* **SUPPLIED PASSAGE**
[Start of Attachment]
Ya, I know how you feel. I have a International Cub Cadet 682. All the places around here are proud of the parts they sell. My Kohler 17 hp engine does have problems. (Right now the points are bad in it.) All in all Cub Cadet's are working things.


----------



## 1961cuboriginal

Cub is great


----------



## jhngardner367

Cub Cadet lawn tractor division was sold to MTD ,in 1981.


----------



## Mickey

jhngardner367 said:


> Cub Cadet lawn tractor division was sold to MTD ,in 1981.


But the high end models are still built in the original Cub factory.

Have had my 32xx series model for about 10 yrs now and find I like it more than the previous JD 318. The Cub is a lot heavier than the equivalent JD and has way more grease fittings. The deck alone weighs 265# and has a doz grease fittings. Deck and trans use shaft drives.

Think I'll keep my Cub.


----------



## jhngardner367

True,they are made in the CC factory,and carry the CC name,....but they are still owned by MTD.


----------



## Mickey

Yes but they are not of the same qlty as those models built in the MTD factory that you find in the big box stores.


----------



## jhngardner367

Yes,fortunately ,they let CC keep up the standards,on the higher end units,while the other models were their " box store " units.
I think,though , they should have left well enough alone,and even though they were "box store " units,they would have been of better quality,than,say TroBilt,etc.,and more people would buy them.
The same is true of the Husqvarna units, though. The LGT 2554,that my friend bought at Home Depot, LOOKS good,and Does a fair job,of mowing level lawns,but,because it doesn't have the "float" to the deck,it gets " high sided",very easily. And ,other than the decks,there aren't any attachments listed .other than the bagger. Seems to me,if it has the designation "LGT",it should be able to push snow,or do tilling,etc.


----------
[End of Attachment]
* **WHAT TO PRODUCE**
Retype the Cub Cadet forum thread word for word, starting at the words "I think,though , they" and ending after "snow,or do tilling,etc.".

(Saved entries)
[Start of Attachment]
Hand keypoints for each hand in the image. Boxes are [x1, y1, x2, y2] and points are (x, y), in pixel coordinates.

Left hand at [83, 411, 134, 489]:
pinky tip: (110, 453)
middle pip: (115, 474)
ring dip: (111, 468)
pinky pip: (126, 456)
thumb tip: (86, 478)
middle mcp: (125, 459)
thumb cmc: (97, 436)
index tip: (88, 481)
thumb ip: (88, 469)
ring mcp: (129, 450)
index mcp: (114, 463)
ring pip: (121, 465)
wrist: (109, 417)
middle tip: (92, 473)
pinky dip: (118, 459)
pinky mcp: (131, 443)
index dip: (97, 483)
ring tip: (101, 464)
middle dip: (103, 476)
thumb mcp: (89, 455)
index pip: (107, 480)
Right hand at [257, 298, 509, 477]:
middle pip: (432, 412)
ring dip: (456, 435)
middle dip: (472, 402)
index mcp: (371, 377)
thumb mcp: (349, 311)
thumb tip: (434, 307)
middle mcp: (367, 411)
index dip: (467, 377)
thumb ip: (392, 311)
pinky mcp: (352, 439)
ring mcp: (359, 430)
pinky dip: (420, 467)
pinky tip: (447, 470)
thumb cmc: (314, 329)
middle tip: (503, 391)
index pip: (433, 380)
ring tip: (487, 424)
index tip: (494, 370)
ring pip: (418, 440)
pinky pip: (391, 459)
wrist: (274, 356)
[End of Attachment]
[Start of Attachment]
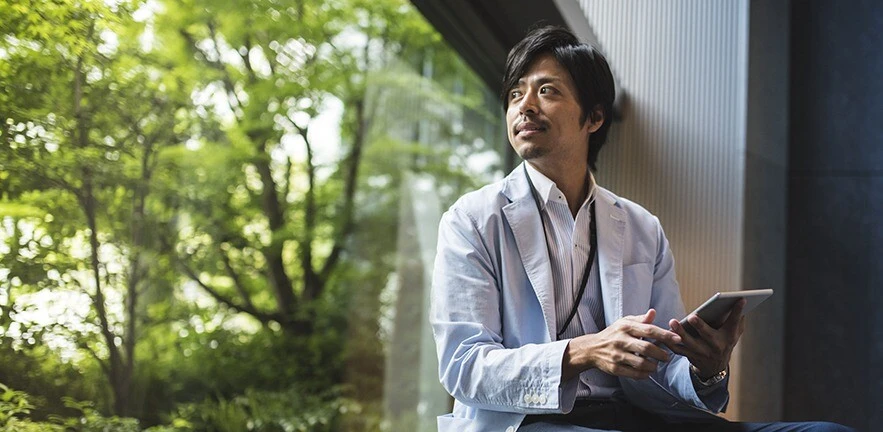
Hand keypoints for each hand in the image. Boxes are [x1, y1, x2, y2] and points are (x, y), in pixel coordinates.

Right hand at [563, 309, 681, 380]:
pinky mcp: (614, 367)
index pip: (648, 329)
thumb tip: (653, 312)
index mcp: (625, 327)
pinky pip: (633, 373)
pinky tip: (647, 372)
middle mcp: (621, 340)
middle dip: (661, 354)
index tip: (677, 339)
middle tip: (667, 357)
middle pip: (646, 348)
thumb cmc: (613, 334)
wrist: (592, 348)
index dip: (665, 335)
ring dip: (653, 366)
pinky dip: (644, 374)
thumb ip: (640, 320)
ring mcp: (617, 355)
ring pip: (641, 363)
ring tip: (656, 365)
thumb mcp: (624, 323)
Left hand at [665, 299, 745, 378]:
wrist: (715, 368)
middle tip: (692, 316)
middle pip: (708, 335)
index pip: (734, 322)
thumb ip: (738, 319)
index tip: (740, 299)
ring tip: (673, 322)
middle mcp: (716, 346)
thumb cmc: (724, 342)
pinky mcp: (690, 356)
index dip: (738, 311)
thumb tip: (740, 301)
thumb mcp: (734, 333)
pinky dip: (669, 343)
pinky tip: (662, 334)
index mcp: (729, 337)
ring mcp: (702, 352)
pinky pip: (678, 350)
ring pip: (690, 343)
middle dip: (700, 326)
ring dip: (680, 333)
[End of Attachment]
[Start of Attachment]
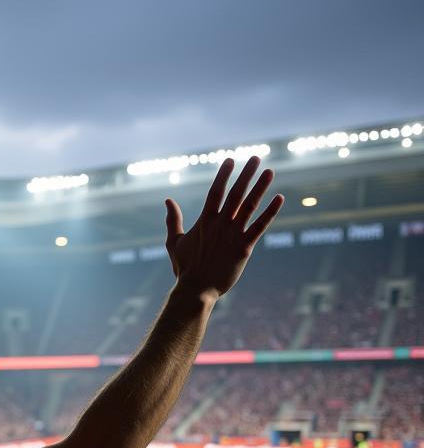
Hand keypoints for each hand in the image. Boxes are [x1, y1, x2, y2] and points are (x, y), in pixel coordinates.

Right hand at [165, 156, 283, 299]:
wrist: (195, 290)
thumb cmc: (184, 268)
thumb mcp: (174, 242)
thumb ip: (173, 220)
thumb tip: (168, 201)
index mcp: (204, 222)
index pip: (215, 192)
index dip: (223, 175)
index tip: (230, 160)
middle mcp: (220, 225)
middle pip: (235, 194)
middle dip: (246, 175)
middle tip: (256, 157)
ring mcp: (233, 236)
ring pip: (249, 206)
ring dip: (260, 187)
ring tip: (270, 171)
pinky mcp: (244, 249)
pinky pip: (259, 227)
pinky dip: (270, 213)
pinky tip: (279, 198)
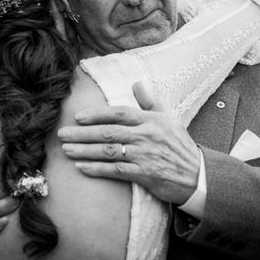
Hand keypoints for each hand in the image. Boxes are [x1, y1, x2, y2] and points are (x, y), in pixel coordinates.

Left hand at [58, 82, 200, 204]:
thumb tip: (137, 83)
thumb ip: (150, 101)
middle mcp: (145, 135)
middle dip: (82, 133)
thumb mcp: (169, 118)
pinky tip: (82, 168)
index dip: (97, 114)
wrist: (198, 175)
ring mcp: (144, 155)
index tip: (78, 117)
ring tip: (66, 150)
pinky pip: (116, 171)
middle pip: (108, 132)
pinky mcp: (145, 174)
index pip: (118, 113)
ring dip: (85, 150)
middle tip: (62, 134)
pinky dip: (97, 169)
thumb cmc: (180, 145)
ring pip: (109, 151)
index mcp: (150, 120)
[End of Attachment]
* **OUTPUT BELOW**
I think,though , they should have left well enough alone,and even though they were "box store " units,they would have been of better quality,than,say TroBilt,etc.,and more people would buy them.
The same is true of the Husqvarna units, though. The LGT 2554,that my friend bought at Home Depot, LOOKS good,and Does a fair job,of mowing level lawns,but,because it doesn't have the "float" to the deck,it gets " high sided",very easily. And ,other than the decks,there aren't any attachments listed .other than the bagger. Seems to me,if it has the designation "LGT",it should be able to push snow,or do tilling,etc.